The most significant point addressed in the consultation on the future of pensions tax relief, which closed last month, is that the current system is simply too complicated. Even the most astute individual will struggle to evaluate the most constructive method of saving for retirement.
The truth of any system – be that state provision, company or personal – is that the landscape pretty much never stops changing. We are asked to plan for our retirement but, regardless of the rate of tax we pay, the numbers are always moving. If our tax rate changes, so does the level of relief we receive.
The state pension is, in theory, about to become simpler. However, pensions minister Ros Altmann has had to explain many will not get anything like a single rate, which is complex enough in itself. Just to make things even more difficult, we also have the never-ending changes to the lifetime allowance and annual contribution limits.

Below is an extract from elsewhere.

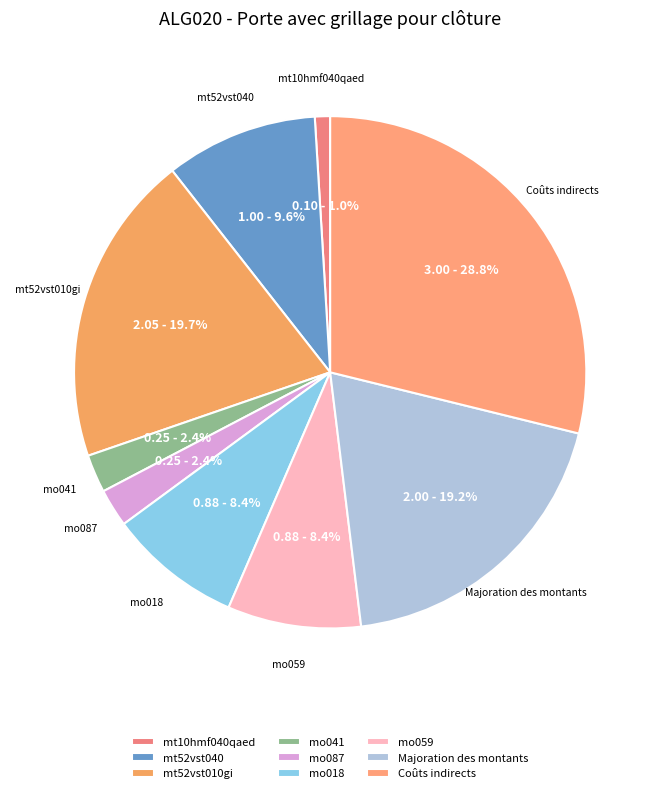

How many slices are in this pie chart?

9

So, what is the answer? Is there a simpler and fairer way? One of the more radical proposals is to tax pensions like Isas, which would involve moving from the current exempt-exempt-taxed model to a taxed-exempt-exempt one. But transparency and consistency are key. The only way to ensure some certainty for savers is in the form of what they are given at the point of contribution.
A promise of something at retirement is the one thing consumers will not have faith in. With the potential change of government every five years, younger savers in particular need an “at point of contribution” incentive. Why would they lock money away for no immediate incentive and the promise of something decades away that may not exist when they get there?

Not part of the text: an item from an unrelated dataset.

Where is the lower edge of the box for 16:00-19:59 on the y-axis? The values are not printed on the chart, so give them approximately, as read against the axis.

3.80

There are two potential solutions the Treasury could introduce to simplify the process, as well as retain the incentive to save into a pension.
The first is a single level of tax relief. A rate in the region of 30 per cent, which has been discussed by many as a fixed rate of government contribution, has to be seen as a huge positive from both an administrative perspective, as well as from a marketing perspective in helping take this level of incentive seriously.
The other option would be to completely remove the lifetime allowance and to have an annual contribution limit that will attract the Government contribution. If you exceed this limit, you can still fund to a higher level but you will not receive further contribution from the government in that tax year on the excess. Those funds can still grow within the tax efficient environment of the pension, however.
Ultimately, whether the Treasury likes it or not you cannot expect individuals to save for their retirement if there is no incentive to do so, and that will come at a price. However, if that price is an ongoing reduction in the benefit burden supporting pensioners with low incomes, the maths cannot be too difficult to do.
I hope responses to the consultation have focused on keeping tax relief simple and transparent, as well as proving that paying into something that locks money away for many years is a good thing. The only way to achieve that is through a simple, financially robust system with a clear incentive to save in a way that is stable and tax-efficient.
The Treasury has a great opportunity to keep those with pensions already onside and even more incentivised, as well as encourage those who are disenfranchised to engage with retirement planning. In the end, this can only be good for the UK population, the Government and for those providing the advice.